For the first time since its founding in 1989, the Boston Jewish Film is going all virtual, giving viewers a chance to enjoy a wide selection of narrative, documentary, and short films during its 12-day run from Nov. 4-15. Selected films span the globe this year, with movies coming from Israel, France, and Morocco, with an increased focus on female filmmakers. All-Access Festival Passes ($360) and individual tickets ($15) are available on Boston Jewish Film’s website along with a full listing of films.

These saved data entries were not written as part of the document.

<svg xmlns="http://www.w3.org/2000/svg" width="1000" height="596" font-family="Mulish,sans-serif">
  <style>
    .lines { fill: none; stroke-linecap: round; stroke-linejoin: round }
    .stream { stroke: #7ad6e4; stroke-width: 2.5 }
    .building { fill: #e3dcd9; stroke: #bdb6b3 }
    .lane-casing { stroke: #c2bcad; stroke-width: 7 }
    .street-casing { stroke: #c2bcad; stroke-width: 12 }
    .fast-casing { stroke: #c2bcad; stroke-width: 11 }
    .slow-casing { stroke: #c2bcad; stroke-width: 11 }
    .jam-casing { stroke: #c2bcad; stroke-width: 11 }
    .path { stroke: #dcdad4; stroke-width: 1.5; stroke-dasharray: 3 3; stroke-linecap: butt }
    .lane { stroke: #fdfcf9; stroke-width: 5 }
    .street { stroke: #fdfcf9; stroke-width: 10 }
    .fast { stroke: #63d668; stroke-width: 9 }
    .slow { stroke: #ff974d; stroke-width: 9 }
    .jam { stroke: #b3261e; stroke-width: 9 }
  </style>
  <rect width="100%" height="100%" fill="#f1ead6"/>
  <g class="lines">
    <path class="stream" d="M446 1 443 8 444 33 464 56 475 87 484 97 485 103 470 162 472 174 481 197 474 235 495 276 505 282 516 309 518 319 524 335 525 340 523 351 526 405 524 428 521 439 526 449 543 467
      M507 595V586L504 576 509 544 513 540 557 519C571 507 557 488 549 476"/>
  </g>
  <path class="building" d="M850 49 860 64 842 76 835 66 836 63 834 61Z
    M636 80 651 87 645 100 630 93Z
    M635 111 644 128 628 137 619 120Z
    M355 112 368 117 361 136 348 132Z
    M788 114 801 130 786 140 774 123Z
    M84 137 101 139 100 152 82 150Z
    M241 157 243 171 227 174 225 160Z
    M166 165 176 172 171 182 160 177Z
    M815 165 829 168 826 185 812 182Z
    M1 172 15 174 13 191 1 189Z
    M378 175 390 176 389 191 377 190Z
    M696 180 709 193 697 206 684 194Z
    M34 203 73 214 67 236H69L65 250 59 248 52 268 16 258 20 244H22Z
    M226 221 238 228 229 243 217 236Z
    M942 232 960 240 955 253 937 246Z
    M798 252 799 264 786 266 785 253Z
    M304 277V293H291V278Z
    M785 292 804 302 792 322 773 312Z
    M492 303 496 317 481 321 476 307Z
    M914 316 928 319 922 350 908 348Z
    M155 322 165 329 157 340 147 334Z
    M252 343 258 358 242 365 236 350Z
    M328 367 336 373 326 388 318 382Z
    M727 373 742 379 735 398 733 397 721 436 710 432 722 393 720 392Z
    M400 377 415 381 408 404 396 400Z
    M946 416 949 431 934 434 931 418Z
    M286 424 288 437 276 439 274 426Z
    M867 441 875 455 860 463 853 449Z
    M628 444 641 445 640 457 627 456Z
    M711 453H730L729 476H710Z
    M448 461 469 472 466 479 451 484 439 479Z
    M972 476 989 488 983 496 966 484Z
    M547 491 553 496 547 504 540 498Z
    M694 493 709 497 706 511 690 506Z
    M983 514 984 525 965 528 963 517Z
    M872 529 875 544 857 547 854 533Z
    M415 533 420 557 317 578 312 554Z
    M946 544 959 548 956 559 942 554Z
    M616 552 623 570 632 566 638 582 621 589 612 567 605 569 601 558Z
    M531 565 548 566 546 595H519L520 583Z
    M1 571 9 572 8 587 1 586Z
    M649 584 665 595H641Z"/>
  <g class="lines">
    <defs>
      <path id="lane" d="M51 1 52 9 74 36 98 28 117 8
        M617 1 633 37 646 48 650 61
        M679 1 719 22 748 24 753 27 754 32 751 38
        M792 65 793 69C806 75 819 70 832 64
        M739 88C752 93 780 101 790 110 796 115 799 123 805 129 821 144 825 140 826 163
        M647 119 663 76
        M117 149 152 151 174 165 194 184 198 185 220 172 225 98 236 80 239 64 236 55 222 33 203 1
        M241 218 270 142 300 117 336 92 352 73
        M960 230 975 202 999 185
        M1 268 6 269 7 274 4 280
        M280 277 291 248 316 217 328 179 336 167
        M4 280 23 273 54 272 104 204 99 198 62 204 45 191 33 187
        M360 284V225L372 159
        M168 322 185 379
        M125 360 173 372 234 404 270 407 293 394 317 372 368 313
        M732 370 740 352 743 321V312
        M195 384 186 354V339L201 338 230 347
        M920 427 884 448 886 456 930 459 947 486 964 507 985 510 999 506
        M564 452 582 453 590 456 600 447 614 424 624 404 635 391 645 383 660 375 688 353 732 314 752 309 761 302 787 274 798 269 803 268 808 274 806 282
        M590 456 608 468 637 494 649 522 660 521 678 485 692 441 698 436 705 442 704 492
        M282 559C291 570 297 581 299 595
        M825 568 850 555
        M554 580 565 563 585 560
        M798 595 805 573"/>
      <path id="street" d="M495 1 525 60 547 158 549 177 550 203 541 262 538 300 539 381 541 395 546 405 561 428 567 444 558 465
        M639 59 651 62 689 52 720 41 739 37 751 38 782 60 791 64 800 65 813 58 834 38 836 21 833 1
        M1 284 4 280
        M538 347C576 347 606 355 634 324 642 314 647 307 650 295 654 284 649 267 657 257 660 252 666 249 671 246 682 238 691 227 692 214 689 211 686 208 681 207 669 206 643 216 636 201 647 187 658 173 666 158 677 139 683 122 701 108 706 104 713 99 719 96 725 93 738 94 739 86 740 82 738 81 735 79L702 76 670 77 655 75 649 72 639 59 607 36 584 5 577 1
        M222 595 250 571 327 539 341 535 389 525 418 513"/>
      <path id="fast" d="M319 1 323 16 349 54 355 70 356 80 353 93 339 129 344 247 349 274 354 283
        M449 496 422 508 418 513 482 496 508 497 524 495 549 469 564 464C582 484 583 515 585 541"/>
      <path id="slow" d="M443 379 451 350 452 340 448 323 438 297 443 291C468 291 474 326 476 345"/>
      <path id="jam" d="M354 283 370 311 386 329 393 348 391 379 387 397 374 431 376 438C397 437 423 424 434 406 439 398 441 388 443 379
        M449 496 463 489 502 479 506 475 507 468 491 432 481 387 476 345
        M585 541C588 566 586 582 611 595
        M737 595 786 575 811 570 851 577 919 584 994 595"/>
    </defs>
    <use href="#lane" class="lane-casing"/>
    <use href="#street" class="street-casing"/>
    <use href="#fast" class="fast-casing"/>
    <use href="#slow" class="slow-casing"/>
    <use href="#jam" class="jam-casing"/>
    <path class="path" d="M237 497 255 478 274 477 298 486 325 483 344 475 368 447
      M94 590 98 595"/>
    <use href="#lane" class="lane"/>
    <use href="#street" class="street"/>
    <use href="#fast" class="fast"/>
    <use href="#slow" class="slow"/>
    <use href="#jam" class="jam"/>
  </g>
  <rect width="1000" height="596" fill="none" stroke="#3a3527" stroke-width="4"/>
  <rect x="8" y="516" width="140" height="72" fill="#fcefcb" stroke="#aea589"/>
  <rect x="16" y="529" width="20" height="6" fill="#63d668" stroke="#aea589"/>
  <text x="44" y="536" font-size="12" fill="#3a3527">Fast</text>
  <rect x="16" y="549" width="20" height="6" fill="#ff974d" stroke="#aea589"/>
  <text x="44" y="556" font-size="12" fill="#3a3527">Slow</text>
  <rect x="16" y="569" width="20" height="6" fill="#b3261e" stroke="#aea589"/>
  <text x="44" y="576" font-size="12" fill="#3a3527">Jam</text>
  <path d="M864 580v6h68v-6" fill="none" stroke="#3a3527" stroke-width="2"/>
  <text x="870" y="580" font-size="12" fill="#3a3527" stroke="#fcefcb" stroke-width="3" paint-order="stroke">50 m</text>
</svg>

Somerville’s Starlite Snack Shack will close for the winter soon, but it’s going out with a bang fit for summer. Stop by the shack through Sunday for Fair Week, a seven-day celebration of whimsical fair snacks like funnel cake fries, candy apples, fried Oreos, pickled corn dogs, loaded baked potatoes, and other bites that you might have last enjoyed atop a Ferris wheel. And while you’re at it? Pick up one of the shack’s creative ice cream cones, like the Reese’s Puffy Cone made out of Reese’s Puffs cereal and marshmallows.
It’s been a stressful week, and while pasta and a stiff drink won’t fix everything, it’s not a bad place to start. Enter Tuscan Kitchen in the Seaport, which will offer a hands-on cooking class on Friday from 6-8 p.m. After attendees pick up a package of ingredients ($85 for two people), chef Nimesh Maharjan will walk guests through a tutorial — virtually, of course — on how to make tagliatelle alla bolognese and a negroni. Kits can be picked up within 24 hours of the class at any Tuscan Kitchen or Tuscan Market location.

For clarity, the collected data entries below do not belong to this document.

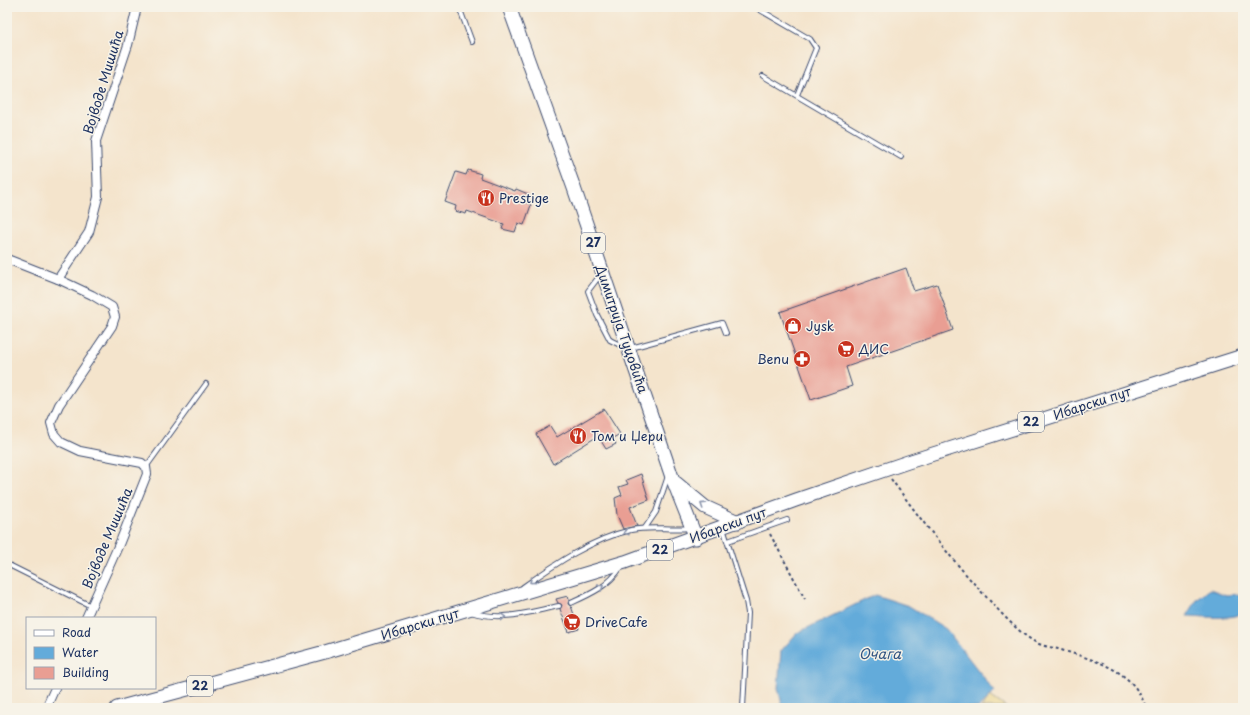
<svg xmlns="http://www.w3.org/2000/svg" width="1250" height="715" font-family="'Playpen Sans',sans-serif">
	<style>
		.sand { fill: #eeda9e; stroke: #84847e }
		.water { fill: #63abda; stroke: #3f6d9c }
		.building { fill: #e99e93 }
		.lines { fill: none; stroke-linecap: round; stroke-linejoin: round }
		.lane-casing { stroke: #3c4a6e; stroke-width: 6 }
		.street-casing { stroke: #3c4a6e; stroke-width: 10 }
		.primary-casing { stroke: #3c4a6e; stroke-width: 15 }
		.path { stroke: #3c4a6e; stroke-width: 2; stroke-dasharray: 3 3; stroke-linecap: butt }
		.lane { stroke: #fff; stroke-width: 4 }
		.street { stroke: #fff; stroke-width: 8 }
		.primary { stroke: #fff; stroke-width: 13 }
		.oneway { stroke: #8d97ae }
		.labels { text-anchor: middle; stroke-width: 3; stroke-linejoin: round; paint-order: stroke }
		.shield { fill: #f7f3e8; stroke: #5d6a87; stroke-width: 1 }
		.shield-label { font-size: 12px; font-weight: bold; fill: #1b2f5e }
		.street-label { font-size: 13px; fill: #1b2f5e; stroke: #f7f3e8 }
		.poi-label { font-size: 13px; fill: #1b2f5e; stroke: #f7f3e8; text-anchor: start }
		.water-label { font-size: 14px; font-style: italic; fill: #315483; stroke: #f7f3e8 }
	</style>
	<rect width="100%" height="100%" fill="#f7f3e8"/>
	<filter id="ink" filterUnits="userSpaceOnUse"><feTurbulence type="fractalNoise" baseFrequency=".025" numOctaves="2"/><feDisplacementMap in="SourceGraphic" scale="8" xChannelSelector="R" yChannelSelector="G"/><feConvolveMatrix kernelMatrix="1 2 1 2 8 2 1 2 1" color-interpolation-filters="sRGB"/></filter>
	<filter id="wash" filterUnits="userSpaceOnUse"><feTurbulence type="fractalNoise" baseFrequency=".012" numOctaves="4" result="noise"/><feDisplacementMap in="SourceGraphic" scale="16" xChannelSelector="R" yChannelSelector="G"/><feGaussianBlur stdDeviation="0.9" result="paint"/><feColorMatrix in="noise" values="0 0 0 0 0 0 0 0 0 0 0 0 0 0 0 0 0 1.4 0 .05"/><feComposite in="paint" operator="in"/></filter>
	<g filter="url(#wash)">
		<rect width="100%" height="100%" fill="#f4e4cc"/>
		<polygon class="sand" points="990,696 1007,708 981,708"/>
		<g class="water">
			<path d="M 1210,589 L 1226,595 L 1243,594 L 1243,612 C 1233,621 1201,616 1187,616 L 1197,600 Z"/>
			<polygon points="875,595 909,606 946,629 995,692 978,708 783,708 778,688 781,651 797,633"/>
		</g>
		<g id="blocks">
			<g class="building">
				<polygon points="468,170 481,174 480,178 515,191 516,189 528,194 525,202 531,205 524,225 518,223 515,232 502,229 504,224 467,211 466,214 455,211 456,206 445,202 456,172 466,175"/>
				<polygon points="906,268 914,291 937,284 953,330 846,367 852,386 811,400 780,312"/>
				<polygon points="604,409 620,434 613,438 616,444 606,449 598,436 553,464 536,434 550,426 557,437"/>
				<polygon points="641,474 649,500 630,507 637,526 623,529 617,515 615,498 622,495 619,487 628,484 626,480"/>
				<polygon points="568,596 569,600 568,604 571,606 579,629 569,632 560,609 562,605 558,603 556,599"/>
			</g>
		</g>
	</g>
	<g filter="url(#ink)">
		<use href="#blocks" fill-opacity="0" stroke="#3c4a6e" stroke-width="1"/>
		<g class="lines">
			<g class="lane-casing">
				<g id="lane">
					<polyline points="459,7 472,42"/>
					<polyline points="755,7 810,39 816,48 797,95"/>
					<polyline points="763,76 901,157"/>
					<polyline points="601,274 588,291 597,315 610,340 624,347"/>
					<polyline points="631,348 722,323 726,333"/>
					<polyline points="146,467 206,384"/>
					<polyline points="645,528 656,512 668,476"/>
					<polyline points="723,528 746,601 748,613 743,708"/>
					<polyline points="728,541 787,520"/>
					<polyline points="7,564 91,606"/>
					<path d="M 523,587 C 555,564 592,539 631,530 C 651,526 670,530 690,528"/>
					<path d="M 571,603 C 591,594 609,586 621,567"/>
					<path d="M 471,612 C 501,622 529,612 559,606"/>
				</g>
			</g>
			<g class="street-casing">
				<g id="street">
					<polyline points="7,259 58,279"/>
					<polyline points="86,618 120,542 147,474 146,467 142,463 80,451 61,442 54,434 51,423 59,405 112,326 115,317 112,307 92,295 58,279 89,232 98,197 96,141 128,45 137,7"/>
					<polyline points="46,708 55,688"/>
				</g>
			</g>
			<g class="primary-casing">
				<g id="primary">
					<polyline points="509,7 574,188 673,480 696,538"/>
					<polyline points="676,483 705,507 738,522"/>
					<polyline points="117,708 325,652 625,562 796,500 908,462 1243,356"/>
				</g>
			</g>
			<g class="path">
				<path d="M 891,479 C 922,521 954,563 990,601 C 1003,615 1018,632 1035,642 C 1041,646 1051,647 1058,649 C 1093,660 1133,668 1146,708"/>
				<polyline points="770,534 805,599"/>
			</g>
			<use href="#lane" class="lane"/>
			<use href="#street" class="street"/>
			<use href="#primary" class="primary"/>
		</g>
		<defs><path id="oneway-chevron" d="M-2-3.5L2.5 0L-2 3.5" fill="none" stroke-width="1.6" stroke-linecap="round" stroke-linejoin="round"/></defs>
		<g class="oneway">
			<use href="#oneway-chevron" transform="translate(703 505) rotate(-147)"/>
			<use href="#oneway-chevron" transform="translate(626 532) rotate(162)"/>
			<use href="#oneway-chevron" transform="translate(532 581) rotate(144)"/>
			<use href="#oneway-chevron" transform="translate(601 587) rotate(-33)"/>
			<use href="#oneway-chevron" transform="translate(503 617) rotate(-4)"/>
		</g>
	</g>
	<defs>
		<g id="restaurant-disc" transform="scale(0.9)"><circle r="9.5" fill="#c8321e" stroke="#f7f3e8"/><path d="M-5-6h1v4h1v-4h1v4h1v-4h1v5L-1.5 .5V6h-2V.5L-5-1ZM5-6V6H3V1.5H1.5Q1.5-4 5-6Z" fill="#fff"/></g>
		<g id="shop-disc" transform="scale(0.9)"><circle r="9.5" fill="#c8321e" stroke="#f7f3e8"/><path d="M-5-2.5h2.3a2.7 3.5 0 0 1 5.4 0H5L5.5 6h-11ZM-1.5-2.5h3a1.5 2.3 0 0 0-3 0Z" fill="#fff"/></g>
		<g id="supermarket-disc" transform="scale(0.9)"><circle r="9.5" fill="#c8321e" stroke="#f7f3e8"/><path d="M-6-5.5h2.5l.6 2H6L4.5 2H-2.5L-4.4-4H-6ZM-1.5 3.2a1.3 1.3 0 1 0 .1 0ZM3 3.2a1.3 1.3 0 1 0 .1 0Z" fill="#fff"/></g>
		<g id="pharmacy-disc" transform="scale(0.9)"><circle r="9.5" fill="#c8321e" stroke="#f7f3e8"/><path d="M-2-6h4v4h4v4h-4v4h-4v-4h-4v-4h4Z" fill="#fff"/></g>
	</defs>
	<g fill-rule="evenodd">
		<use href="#restaurant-disc" x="486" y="198"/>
		<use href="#shop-disc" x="793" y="326"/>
		<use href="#supermarket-disc" x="846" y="349"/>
		<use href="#pharmacy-disc" x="802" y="359"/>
		<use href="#restaurant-disc" x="578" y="436"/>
		<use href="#supermarket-disc" x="572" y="622"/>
	</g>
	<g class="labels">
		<g class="shield">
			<rect x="581" y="233" width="24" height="20" rx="3"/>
			<rect x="1018" y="412" width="26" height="20" rx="3"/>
			<rect x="647" y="540" width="26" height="20" rx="3"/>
			<rect x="187" y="676" width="26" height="20" rx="3"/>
		</g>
		<g class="shield-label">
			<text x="593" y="247">27</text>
			<text x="1031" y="426">22</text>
			<text x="660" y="554">22</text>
			<text x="200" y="690">22</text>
		</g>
		<g class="street-label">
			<text transform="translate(103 82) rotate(-73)" y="5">Војводе Мишића</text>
			<text transform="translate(622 329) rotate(71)" y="5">Димитрија Туцовића</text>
			<text transform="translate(1092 403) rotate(-18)" y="5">Ибарски пут</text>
			<text transform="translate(728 525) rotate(-20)" y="5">Ибарски пут</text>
			<text transform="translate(107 538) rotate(-67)" y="5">Војводе Мишића</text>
			<text transform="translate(420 624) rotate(-17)" y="5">Ибарски пут</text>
		</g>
		<g class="poi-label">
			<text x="499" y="203">Prestige</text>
			<text x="806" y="331">Jysk</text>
			<text x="859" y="354">ДИС</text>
			<text x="789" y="364" text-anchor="end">Benu</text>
			<text x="591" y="441">Том и Џери</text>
			<text x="585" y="627">DriveCafe</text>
		</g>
		<g class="water-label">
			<text x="880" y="659">Очага</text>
		</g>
	</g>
	<rect width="1250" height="715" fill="none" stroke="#f7f3e8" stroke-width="24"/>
	<rect x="26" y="617" width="130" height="72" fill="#f7f3e8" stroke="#9fa5b1"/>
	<rect x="34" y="630" width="20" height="6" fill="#ffffff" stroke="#9fa5b1"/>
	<text x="62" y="637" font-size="12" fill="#1b2f5e">Road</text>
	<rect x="34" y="647" width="20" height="12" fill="#63abda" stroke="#9fa5b1"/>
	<text x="62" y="657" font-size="12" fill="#1b2f5e">Water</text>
	<rect x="34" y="667" width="20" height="12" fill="#e99e93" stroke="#9fa5b1"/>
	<text x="62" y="677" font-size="12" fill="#1b2f5e">Building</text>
</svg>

While many drive-in movie theaters are closed for the season, a couple are continuing to offer socially distant entertainment. The couple that have remained open past Labor Day weekend have queued up great lineups of Halloween-themed entertainment. If we were to pick a show each night, here’s what it would look like: On Thursday, the Mendon Twin offers double features for both kids and adults, with a family-friendly double billing of “Toy Story” and “The Nightmare Before Christmas” and an R-rated horror movie header of “Annabelle: Creation” and “The Conjuring.” Then on Saturday, the Topsfield pop-up drive-in has a doubleheader of “Toy Story” and “Shrek,” while the Mendon Twin offers a Jordan Peele double feature on Sunday with “Get Out” and “Us.”
It may be chilly outside, but Seaport cocktail destination Drink will bring back its popular Tiki Sunday series for one night only to host a pop-up. Stop by on Sunday from 4 p.m. to 11 p.m. to snag dumplings and izakaya bar bites from Mimi’s Chuka Diner, a new pop-up helmed by Ted Woo and Jon Awerman. Drink will be serving tiki cocktails all night, and seating will be available on a first-come, first-served basis.